夏井川渓谷(いわき市小川町上小川字牛小川地内)を代表する景勝地といえば、「籠場(かごば)の滝」である。滝の上手、県道小野四倉線沿いに去年(2007年)、マイカー用の駐車場ができた。岸辺の杉を伐採し、「かごマット」(昔流にいえば「蛇かご」)で基礎を固め、その上に土を入れてのり面をつくり、路面がきれいにアスファルト舗装された。

ところが9月5日、台風9号が福島県内を襲うと様相が一変した。のり面がえぐられ、アスファルトの路肩がギザギザになった=写真。できてすぐ使いものにならなくなったのだ。

台風9号は山間部を中心に、冠水や土砂崩れなどの被害をもたらした。降り始めからの総雨量が500ミリ近くに達したいわき市三和町は、特に被害が甚大だった。夏井川渓谷にあるわが無量庵の庭でも、桐の木が幹から折れてそばの畑をふさいだ。

で、今年の3月22日夜、牛小川の集落で年度末の総会が開かれたときのこと。
終わって懇親会に移ると、よもやま話が始まった。「籠場の滝」の駐車場が話題に上った。

「あの日(台風9号が来襲した日)の早朝、非常召集がかかって駐車場のそばを通ったら、川が増水して道にひたひたかかっていた」とTさん。
そのあと、そこを通過したKさんは「もう水が道路にあふれていて、怖かった」。
どこまでが川で、どこからが道路か、分からなくなったのだ。

「籠場の滝」のすぐ上流は道路との高低差がわずかしかない。大水が出ると道路が冠水し、魚が泳いでいたりする。「10年に一遍、いや20年に一遍くらいかな、そうなるのは」。T、Kさんが言う。たまたま駐車場ができた直後に、「20年に一遍」の大水が襲った。「造ったらすぐやられた」と別のKさんが応じる。

「『かごマット』をもっと高くすればいいんだよな」が、そのときの結論だった。

福島県いわき建設事務所の釈明はいかに――と言っても始まらない。が、県の技術職員の高度な知識と、地元に住む人間の知恵と経験則がドッキングしていれば、のり面がえぐられるようなことはなかった、ということは言える。

なぜか。3月30日に牛小川へ出かけたら、駐車場に災害復旧工事を告げる標識が立っていた。工事のポイントは「かごマット」を3段に増強することだ。地元の住人が経験的にそうすべきだ、と言っていたことである。

夏井川渓谷は間もなくアカヤシオ(岩ツツジ)の開花時期を迎える。

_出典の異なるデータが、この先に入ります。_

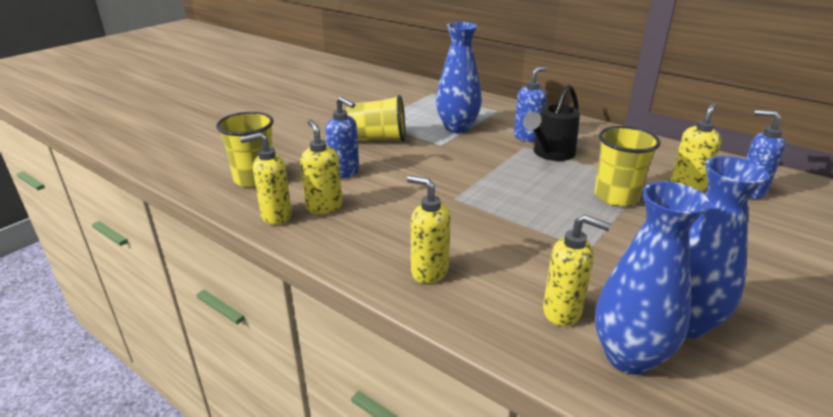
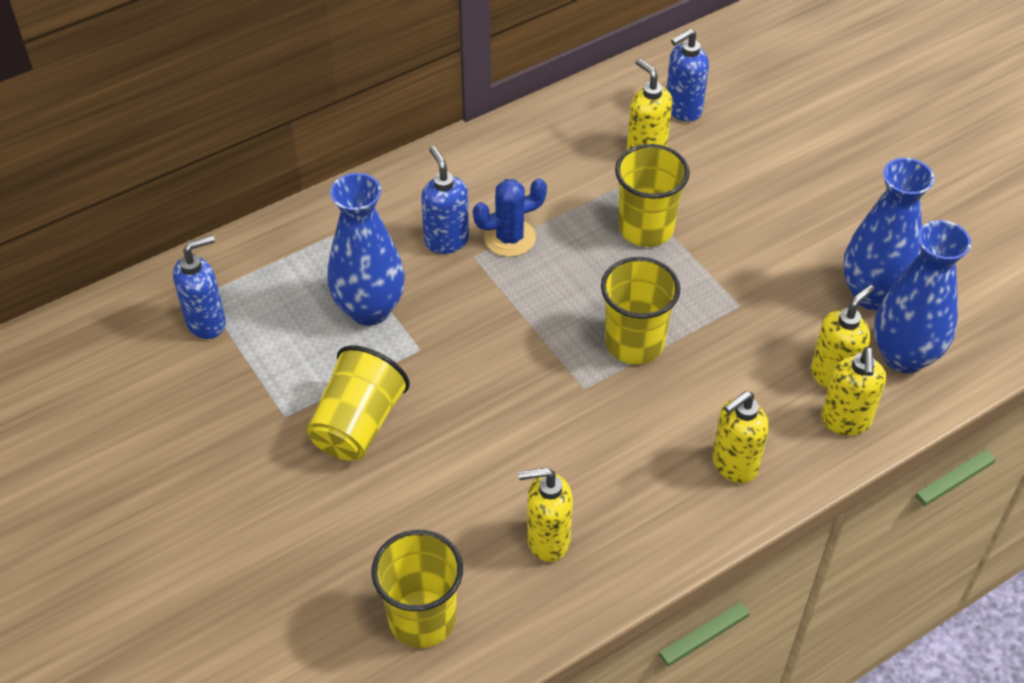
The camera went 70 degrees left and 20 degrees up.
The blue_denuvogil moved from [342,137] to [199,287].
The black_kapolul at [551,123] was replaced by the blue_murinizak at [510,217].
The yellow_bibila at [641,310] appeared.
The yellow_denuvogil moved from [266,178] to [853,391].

アカヤシオはいわき市の平野部のソメイヨシノとほぼ同時に花を咲かせる(小名浜測候所は3月30日午後、桜の開花を発表した)。ということは、今週末の4月5、6日あたりから夏井川渓谷はマイカー利用の行楽客で込み始めるのだ。

解せないなのは標識に表示されている工事期間である。「3月24日~3月31日」で何ができるのだろう。駐車場はまだ壊れたままの状態。一気に31日に仕上げる?といっても、この雨である。

とにかく夏井川渓谷の花見(むろんアカヤシオ)に間に合うように復旧する、という意志を示しているのだとしたら、それはそれで歓迎すべきことではあるが。